The Most At-Risk Housing Markets

Affordability is challenging metros across the US, but some local markets are facing even greater hurdles, including high foreclosure rates and high rates of unemployment, among other difficulties

The nationwide housing market faces a number of challenges, but some metros are more at-risk than others. Property data provider ATTOM analyzed housing markets across the U.S. to determine which were most vulnerable to declines, based on home affordability, equity, and other measures in Q-1 2026. According to the Housing Risk Report, the riskiest markets are characterized by high rates of unemployment and high foreclosure rates.

While home prices have eased slightly from last summer’s record highs, affordability remains a challenge in much of the country. The greatest risk remains in counties where unemployment rates are above 5% and homes are being foreclosed at greater rates.

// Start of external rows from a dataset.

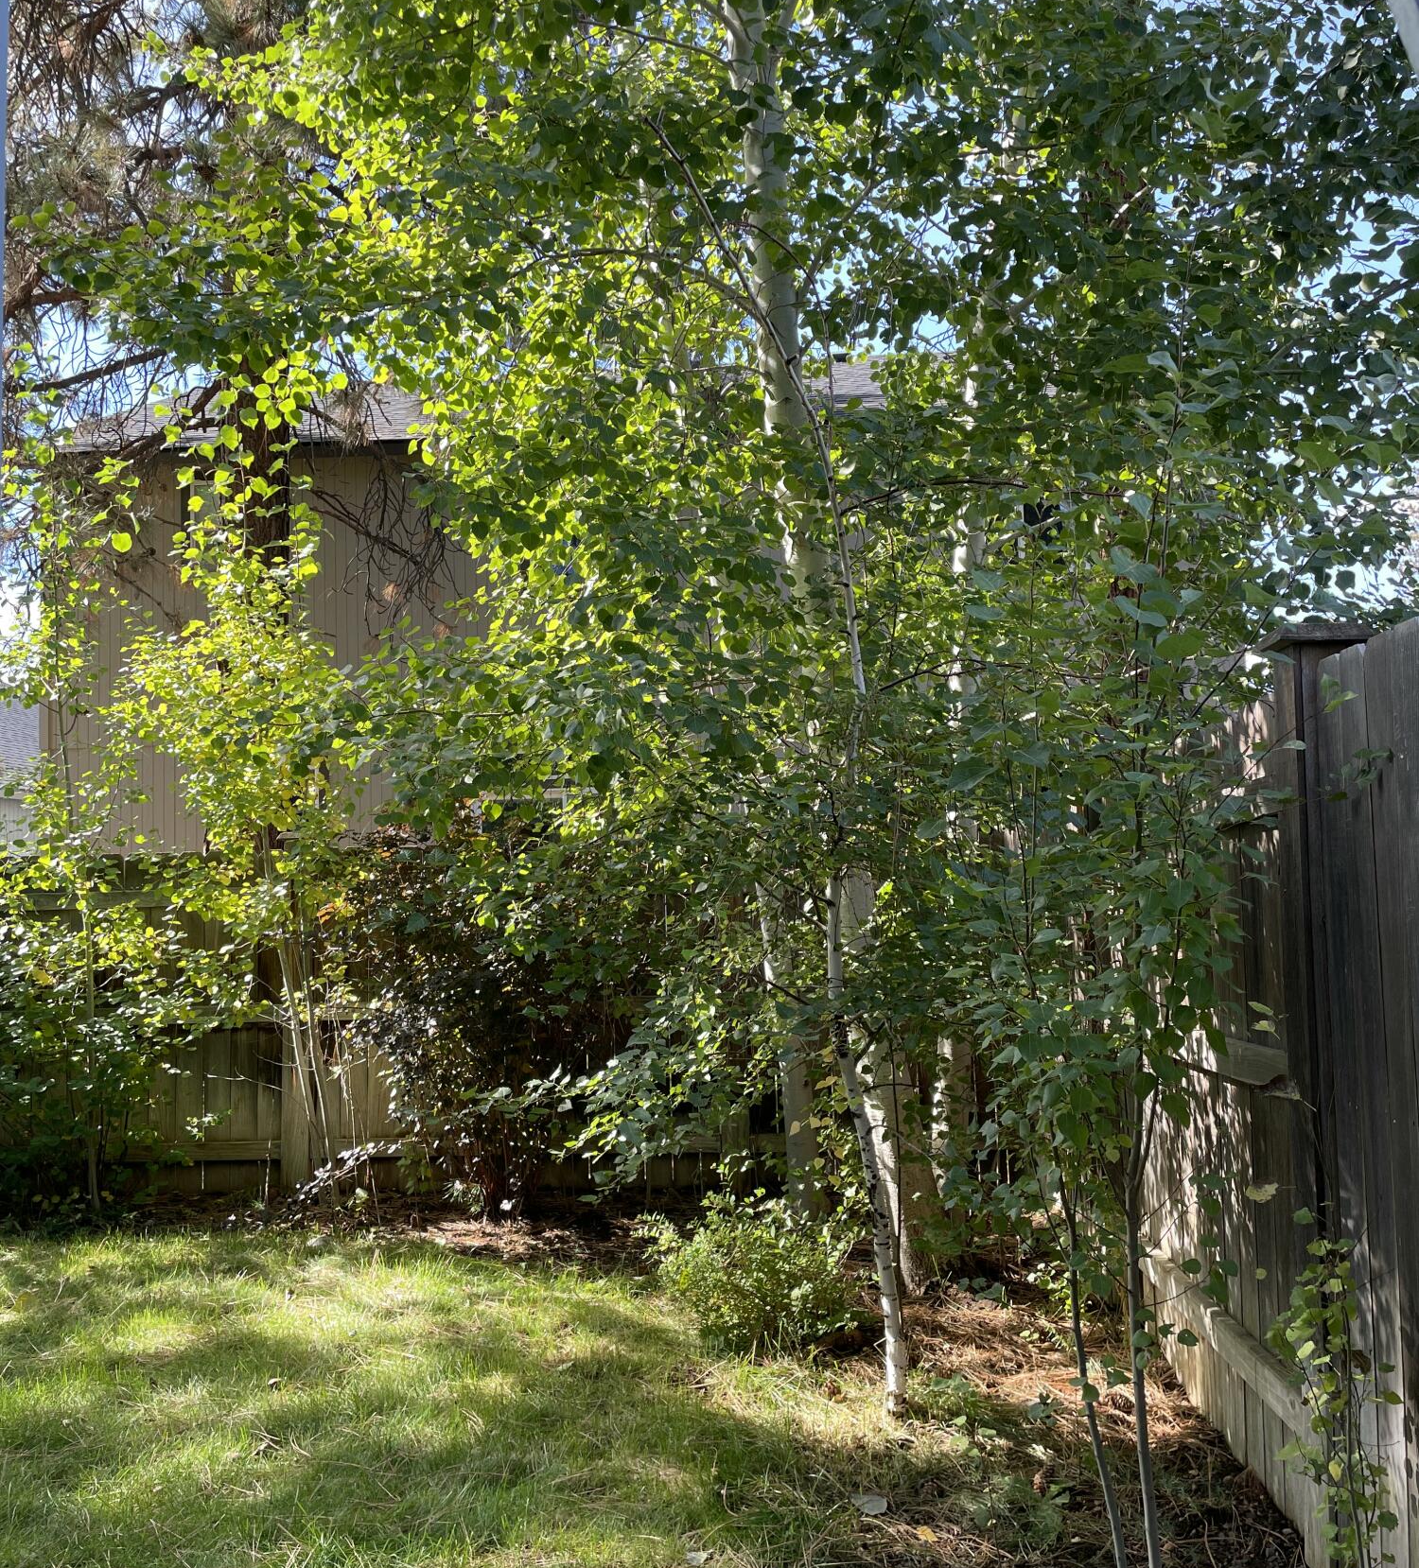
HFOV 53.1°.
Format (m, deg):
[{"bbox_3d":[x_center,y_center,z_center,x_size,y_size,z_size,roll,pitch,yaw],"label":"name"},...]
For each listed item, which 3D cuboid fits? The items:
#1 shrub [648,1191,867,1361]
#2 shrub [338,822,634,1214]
[{"bbox_3d":[0.150,1.620,4.860,0.740,0.470,0.680,-1,-5,2],"label":"shrub"},{"bbox_3d":[-1.090,1.145,6.950,1.380,1.880,1.200,-1,-5,2],"label":"shrub"}]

- Rob Barber, CEO of ATTOM

Which counties are the riskiest?

Of the 50 riskiest counties, 12 were in Florida, nine were in California, and five each were in Illinois and New Jersey. The overall riskiest markets identified by the report were Charlotte County, Fla; Butte County, Calif.; Charles County, Md.; Shasta County, Calif.; and Cumberland County, N.J.

Which counties were deemed the least risky?

Meanwhile, some of the safest markets are located in Tennessee. Nine of the 50 least risky markets are located in Tennessee, while five are in Virginia, and four are in Michigan. The least risky counties were Chittenden County, Vt.; Rutherford County, Tenn.; Arlington County, Va.; Tippecanoe County, Ind., and Cumberland County, Maine.